AUFGABE 1 - Übersetze den Satz „De Lima bekommt kein Geld für ihre Arbeit in der Future Arena.“ aus dem Text über Goalball ins Englische.
AUFGABE 2 - Gib aus dem Text über Goalball den Abschnitt von „Katia de Lima“ bis „stolz. Er fängt.“ wortgetreu wieder.

VORLIEGENDER TEXT -
Begeisterung auf Anhieb. Lucia Palatnik (l.) besucht zum ersten Mal mit ihrer Freundin Ana Carvalho und deren Tochter Maria einGoalball-Spiel – und findet gleich Gefallen.
Begeisterung auf Anhieb. Lucia Palatnik (l.) besucht zum ersten Mal mit ihrer Freundin Ana Carvalho und deren Tochter Maria einGoalball-Spiel – und findet gleich Gefallen.

© Ronja Ringelstein

Die Brasilianer bemühen sich, das Spiel anzunehmen

Katia de Lima ist eine von ihnen. Streng guckt sie auf die Zuschauerreihen, schwenkt das Ruhe-Schild. „Es ist schwer, sie zu kontrollieren“, sagt sie und nickt heftig. Ihre dunkelroten Haare wippen mit. „Wir Brasilianer müssen immer tanzen und singen. Das ist unsere Natur.“ De Lima bekommt kein Geld für ihre Arbeit in der Future Arena. Das Stadion liegt wie viele andere Wettkampfstätten im Olympic Park im Stadtteil Barra da Tijuca, wo nach Olympia nun auch das Herz der Paralympics schlägt.

De Lima musste sich fast drei Wochen Urlaub nehmen, aber das findet sie okay – sie liebt diesen Sport. Sie ist Goalball-Coach in ihrer Heimatstadt Belem. Und war dort Trainerin von Josemarcio Sousa, bevor er nach Sao Paulo wechselte. Jetzt steht er da vorne auf dem Feld und wirft sich zur Seite auf den Boden, um den kanadischen Angriff abzuwehren. De Lima ist stolz. Er fängt.

Nach dem Spiel wird sie sagen, dass Goalball so besonders sei, weil es extra für die Paralympics kreiert wurde – es sei mit nichts sonst vergleichbar. Die Brasilianer würden sich Mühe geben, das Spiel anzunehmen. „Gestern war noch viel mehr Trubel während des Spiels, heute sind sie schon braver. Sie lernen.“

Dass die Arena voll ist, ist kein Normalzustand

Das Klingeln des Balls und die Rufe der Trainer sind selbst auf den Rängen zu hören. Obwohl die 12 000 Sitze große Future Arena fast voll ist. Das ist kein Normalzustand bei den Paralympics in den ersten Tagen. Viele Leichtathleten mussten in fast leeren Stadien an den Start gehen. Eine Enttäuschung. Die Paralympics sollten in Rio de Janeiro auch ein Zeichen setzen, um Behindertensport in Brasilien voranzutreiben, in den Fokus zu rücken. Und die Gesellschaft für Menschen mit Behinderung zu sensibilisieren.

VORLIEGENDE LISTE -

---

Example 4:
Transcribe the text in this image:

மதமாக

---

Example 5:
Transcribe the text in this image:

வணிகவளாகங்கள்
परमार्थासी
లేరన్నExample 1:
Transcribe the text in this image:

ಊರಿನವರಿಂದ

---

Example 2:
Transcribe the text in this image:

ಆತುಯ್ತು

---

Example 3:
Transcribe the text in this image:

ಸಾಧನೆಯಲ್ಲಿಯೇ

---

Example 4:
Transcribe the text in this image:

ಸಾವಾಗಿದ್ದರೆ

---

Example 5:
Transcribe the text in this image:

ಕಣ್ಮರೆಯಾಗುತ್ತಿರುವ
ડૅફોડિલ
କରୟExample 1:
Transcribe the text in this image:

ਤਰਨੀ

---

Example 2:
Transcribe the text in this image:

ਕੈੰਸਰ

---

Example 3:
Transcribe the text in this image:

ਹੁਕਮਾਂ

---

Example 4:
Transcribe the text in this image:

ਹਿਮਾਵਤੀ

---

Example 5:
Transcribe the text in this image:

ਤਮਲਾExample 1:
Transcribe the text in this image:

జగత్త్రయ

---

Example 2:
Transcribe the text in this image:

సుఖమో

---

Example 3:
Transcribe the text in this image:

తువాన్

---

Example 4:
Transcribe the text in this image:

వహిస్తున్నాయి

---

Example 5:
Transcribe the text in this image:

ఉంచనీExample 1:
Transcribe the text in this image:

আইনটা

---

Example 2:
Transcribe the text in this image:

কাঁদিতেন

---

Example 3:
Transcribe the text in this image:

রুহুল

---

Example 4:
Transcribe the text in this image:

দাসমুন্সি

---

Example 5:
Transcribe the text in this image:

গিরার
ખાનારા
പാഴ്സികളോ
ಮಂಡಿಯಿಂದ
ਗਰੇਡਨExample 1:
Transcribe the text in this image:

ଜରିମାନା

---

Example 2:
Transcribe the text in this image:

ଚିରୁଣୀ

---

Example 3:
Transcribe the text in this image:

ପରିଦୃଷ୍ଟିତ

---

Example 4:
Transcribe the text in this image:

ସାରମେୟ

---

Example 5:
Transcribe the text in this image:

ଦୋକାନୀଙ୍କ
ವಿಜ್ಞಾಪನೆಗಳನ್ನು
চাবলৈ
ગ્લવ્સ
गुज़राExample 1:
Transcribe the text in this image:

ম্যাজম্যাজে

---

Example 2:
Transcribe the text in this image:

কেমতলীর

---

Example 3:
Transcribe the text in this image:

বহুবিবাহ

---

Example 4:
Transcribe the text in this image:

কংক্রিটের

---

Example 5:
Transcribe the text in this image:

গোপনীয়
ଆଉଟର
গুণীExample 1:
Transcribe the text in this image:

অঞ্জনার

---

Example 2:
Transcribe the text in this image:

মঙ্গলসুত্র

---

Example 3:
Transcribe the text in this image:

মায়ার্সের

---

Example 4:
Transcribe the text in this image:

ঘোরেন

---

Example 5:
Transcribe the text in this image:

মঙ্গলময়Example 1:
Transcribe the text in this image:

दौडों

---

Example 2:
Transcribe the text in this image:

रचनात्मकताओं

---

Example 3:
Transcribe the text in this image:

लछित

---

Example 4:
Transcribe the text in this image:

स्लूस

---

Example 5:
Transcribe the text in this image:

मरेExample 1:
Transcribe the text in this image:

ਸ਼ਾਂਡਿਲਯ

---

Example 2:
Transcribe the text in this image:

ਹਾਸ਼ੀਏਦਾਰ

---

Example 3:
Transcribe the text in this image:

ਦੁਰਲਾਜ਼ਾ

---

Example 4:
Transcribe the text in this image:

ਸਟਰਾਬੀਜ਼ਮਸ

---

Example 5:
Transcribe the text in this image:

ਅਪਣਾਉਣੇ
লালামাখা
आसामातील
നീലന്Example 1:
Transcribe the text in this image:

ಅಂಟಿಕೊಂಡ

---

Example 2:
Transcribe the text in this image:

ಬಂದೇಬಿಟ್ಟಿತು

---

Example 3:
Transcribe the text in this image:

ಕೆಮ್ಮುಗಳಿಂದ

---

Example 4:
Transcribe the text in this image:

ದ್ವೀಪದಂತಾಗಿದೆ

ANTWORT 1 - De Lima receives no money for her work at the Future Arena.

ANTWORT 2 -
Katia de Lima ist eine von ihnen. Streng guckt sie auf die Zuschauerreihen, schwenkt das Ruhe-Schild. „Es ist schwer, sie zu kontrollieren“, sagt sie und nickt heftig. Ihre dunkelroten Haare wippen mit. „Wir Brasilianer müssen immer tanzen und singen. Das ist unsere Natur.“ De Lima bekommt kein Geld für ihre Arbeit in der Future Arena. Das Stadion liegt wie viele andere Wettkampfstätten im Olympic Park im Stadtteil Barra da Tijuca, wo nach Olympia nun auch das Herz der Paralympics schlägt.

De Lima musste sich fast drei Wochen Urlaub nehmen, aber das findet sie okay – sie liebt diesen Sport. Sie ist Goalball-Coach in ihrer Heimatstadt Belem. Und war dort Trainerin von Josemarcio Sousa, bevor er nach Sao Paulo wechselte. Jetzt steht er da vorne auf dem Feld und wirft sich zur Seite auf den Boden, um den kanadischen Angriff abzuwehren. De Lima ist stolz. Er fängt.